- TASK ITEM:
Search each line below for "להשתמש", then return the lines where it appears.
===============
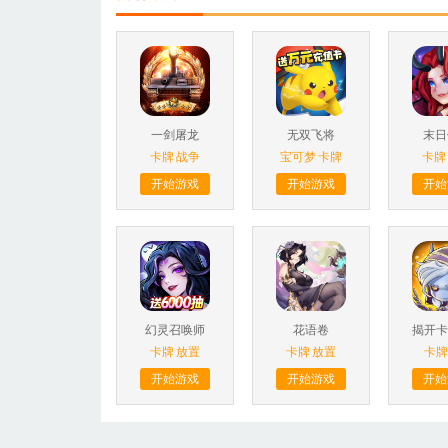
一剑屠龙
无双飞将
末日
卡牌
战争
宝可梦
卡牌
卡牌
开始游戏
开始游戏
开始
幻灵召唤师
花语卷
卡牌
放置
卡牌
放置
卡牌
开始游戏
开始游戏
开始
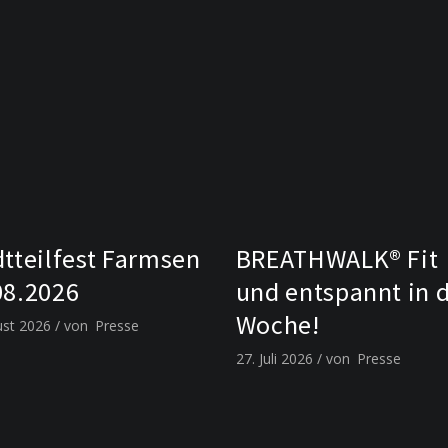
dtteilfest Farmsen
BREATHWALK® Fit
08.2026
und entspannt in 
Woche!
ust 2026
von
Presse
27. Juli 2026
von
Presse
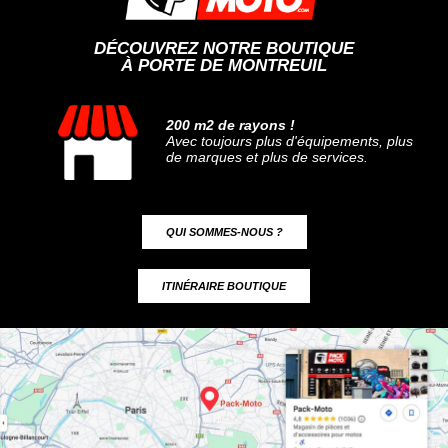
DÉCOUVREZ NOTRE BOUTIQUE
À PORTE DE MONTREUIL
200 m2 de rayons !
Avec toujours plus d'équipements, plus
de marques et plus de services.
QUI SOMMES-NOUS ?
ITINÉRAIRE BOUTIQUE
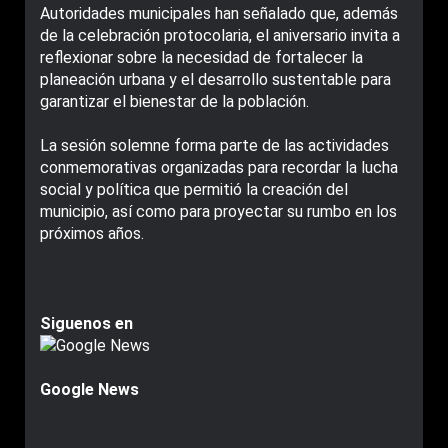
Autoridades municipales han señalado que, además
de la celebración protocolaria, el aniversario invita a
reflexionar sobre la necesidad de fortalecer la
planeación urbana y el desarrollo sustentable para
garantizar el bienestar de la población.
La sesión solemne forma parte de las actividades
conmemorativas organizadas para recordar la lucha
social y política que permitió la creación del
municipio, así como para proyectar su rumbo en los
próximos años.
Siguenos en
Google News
===============
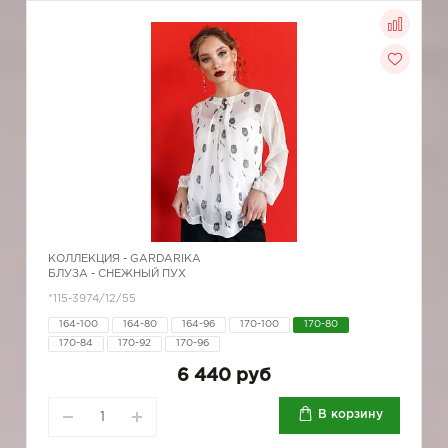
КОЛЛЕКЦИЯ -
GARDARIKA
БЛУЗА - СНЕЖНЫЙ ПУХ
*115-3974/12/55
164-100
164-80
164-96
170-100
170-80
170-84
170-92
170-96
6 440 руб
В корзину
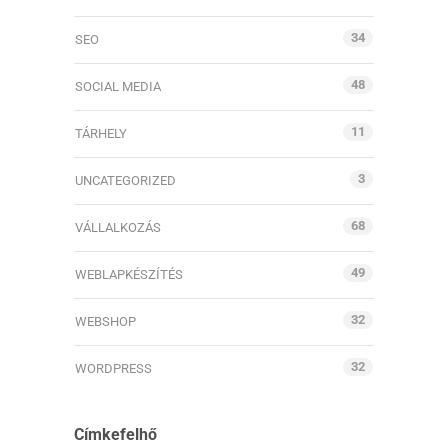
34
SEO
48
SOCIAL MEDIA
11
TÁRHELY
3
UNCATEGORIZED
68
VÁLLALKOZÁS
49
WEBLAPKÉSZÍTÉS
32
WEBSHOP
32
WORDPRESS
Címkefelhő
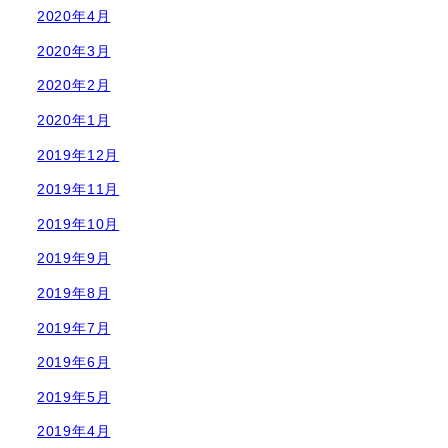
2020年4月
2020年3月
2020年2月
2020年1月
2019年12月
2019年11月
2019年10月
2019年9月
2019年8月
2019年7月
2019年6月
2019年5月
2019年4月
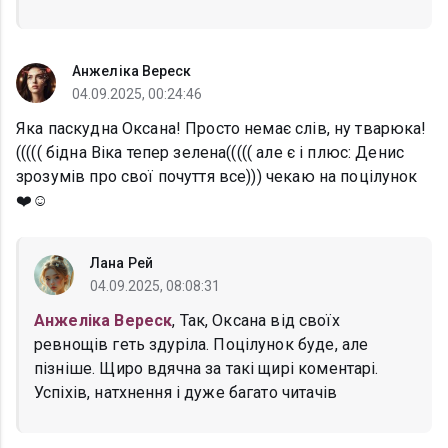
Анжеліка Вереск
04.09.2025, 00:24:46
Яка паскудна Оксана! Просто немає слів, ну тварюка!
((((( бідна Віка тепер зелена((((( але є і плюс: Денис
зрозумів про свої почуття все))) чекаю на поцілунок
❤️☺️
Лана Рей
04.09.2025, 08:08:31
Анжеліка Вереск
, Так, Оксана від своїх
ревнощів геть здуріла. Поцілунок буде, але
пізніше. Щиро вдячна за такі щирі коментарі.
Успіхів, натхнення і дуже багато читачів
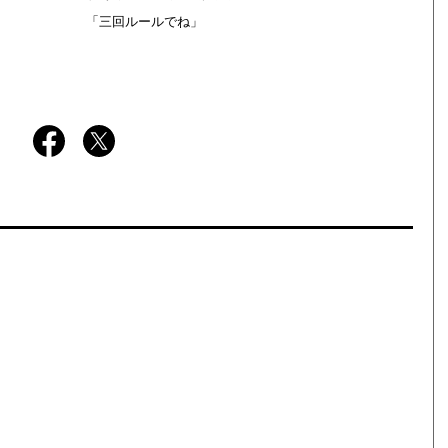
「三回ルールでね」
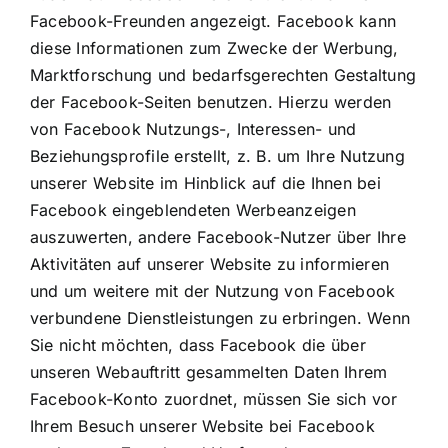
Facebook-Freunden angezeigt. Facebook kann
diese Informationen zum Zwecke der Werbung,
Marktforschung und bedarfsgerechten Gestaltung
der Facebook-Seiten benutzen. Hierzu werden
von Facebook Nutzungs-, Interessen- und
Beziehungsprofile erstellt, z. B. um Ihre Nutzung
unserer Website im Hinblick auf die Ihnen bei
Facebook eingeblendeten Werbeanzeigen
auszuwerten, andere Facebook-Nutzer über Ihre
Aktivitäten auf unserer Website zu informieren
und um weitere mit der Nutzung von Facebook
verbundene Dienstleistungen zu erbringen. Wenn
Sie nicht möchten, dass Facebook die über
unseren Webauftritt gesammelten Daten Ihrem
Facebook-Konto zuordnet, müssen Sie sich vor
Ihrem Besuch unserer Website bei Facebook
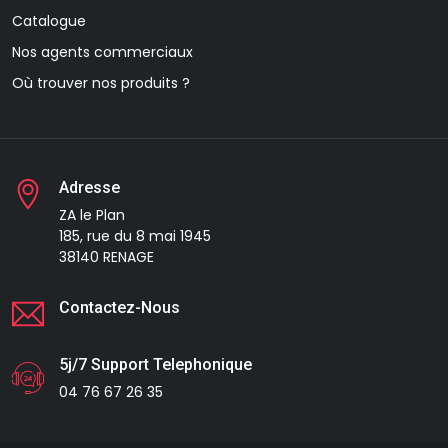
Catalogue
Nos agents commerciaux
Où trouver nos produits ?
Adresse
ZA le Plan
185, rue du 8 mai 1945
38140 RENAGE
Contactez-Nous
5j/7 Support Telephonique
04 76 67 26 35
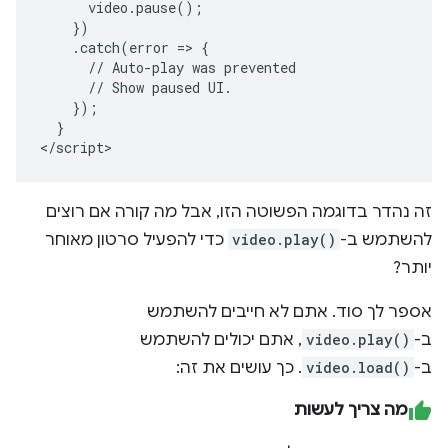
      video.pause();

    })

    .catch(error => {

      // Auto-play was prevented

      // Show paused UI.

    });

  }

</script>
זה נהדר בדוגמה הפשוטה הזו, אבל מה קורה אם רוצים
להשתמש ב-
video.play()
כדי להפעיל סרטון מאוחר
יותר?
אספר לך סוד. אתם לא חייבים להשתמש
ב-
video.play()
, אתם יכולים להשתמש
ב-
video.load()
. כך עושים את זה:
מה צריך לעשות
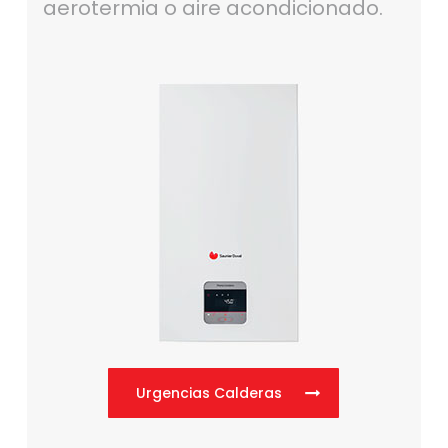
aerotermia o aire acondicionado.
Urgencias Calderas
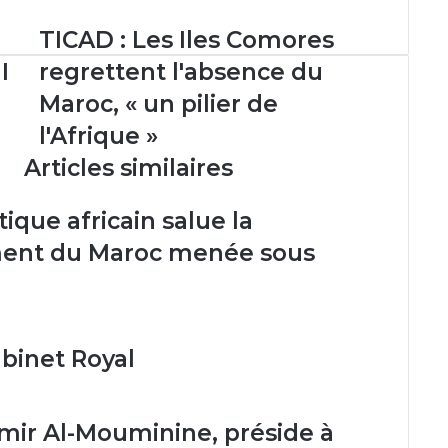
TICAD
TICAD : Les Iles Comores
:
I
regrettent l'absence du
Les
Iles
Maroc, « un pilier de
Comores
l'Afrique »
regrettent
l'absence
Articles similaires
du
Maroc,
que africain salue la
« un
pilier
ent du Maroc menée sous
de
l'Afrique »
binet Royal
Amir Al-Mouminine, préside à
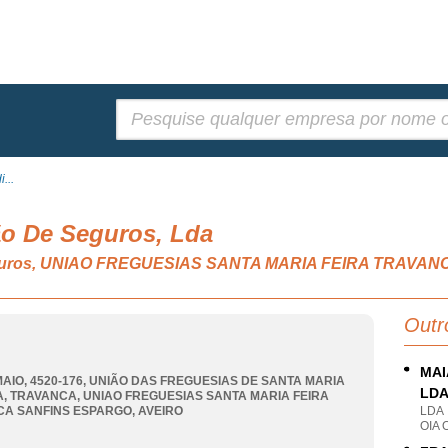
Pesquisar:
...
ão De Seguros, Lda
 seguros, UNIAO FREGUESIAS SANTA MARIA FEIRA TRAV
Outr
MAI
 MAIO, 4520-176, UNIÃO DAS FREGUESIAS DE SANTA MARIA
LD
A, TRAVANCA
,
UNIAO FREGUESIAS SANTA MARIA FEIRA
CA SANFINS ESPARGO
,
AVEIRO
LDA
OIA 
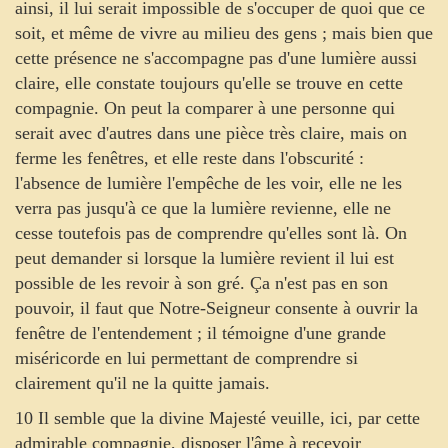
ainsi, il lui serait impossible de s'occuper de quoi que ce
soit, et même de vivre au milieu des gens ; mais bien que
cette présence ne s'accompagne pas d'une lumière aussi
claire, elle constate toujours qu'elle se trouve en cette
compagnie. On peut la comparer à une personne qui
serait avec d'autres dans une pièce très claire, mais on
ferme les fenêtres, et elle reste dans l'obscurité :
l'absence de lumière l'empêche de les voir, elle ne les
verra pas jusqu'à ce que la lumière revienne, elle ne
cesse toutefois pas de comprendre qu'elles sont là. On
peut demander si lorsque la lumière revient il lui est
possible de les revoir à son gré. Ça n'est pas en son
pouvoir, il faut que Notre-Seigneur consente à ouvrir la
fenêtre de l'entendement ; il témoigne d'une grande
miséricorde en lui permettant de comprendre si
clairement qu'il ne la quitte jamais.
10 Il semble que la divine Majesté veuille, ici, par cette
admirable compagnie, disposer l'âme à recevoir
===============
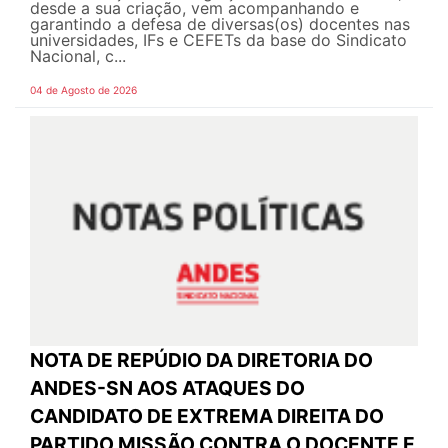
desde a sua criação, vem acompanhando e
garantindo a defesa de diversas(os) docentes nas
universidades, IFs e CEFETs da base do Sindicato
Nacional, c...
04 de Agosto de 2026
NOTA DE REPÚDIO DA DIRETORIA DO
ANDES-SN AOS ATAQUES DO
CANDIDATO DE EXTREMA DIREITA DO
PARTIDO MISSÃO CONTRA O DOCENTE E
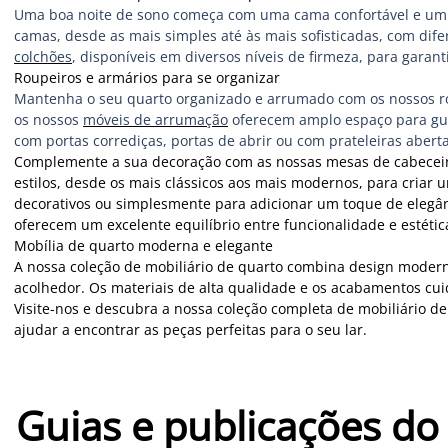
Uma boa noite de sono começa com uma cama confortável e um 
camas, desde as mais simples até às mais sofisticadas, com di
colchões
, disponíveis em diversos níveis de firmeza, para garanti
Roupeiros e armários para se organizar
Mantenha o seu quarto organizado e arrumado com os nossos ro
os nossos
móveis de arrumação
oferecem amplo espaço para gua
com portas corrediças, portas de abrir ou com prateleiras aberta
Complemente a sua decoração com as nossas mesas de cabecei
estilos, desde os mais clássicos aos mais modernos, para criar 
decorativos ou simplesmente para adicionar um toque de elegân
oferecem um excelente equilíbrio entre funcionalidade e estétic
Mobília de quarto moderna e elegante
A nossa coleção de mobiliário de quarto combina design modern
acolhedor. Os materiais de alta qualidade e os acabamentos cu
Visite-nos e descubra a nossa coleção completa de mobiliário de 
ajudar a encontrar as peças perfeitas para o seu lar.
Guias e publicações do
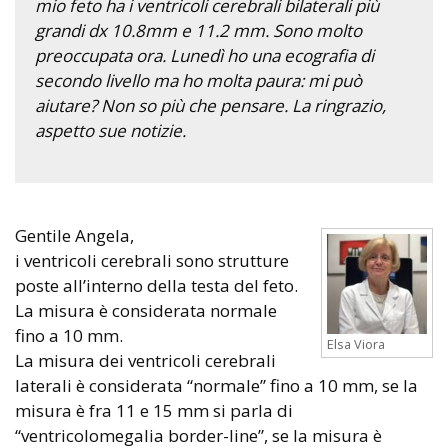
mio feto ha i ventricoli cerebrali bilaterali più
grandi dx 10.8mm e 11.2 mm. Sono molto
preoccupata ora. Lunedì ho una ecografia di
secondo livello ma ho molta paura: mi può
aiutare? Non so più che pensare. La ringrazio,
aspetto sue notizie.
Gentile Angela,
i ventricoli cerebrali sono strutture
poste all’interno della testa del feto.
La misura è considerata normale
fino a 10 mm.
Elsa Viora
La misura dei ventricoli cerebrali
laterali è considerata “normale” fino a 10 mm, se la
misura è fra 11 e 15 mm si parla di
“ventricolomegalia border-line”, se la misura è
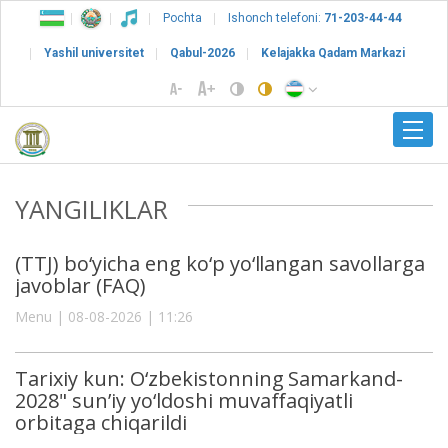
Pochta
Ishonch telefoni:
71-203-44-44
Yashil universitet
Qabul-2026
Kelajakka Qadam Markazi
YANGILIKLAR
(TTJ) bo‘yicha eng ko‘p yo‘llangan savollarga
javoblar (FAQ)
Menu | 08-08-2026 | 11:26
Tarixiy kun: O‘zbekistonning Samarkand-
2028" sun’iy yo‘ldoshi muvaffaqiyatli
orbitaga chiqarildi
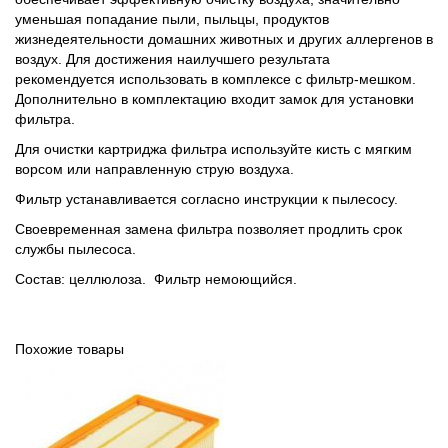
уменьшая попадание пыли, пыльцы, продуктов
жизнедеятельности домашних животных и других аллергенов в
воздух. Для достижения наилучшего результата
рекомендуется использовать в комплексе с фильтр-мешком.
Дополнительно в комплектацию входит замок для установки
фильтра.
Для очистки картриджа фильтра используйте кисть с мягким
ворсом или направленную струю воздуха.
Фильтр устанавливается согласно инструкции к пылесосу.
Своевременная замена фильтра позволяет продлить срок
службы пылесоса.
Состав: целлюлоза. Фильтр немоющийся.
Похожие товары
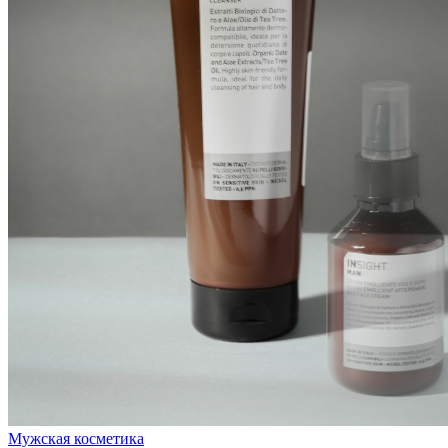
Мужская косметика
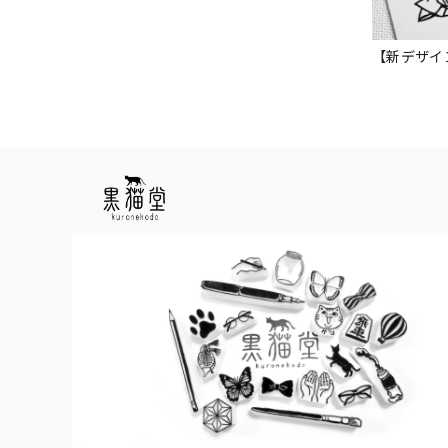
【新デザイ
===============
- EXPECTED OUTPUT:
להשתמש ב-
אספר לך סוד. אתם לא חייבים להשתמש
, אתם יכולים להשתמש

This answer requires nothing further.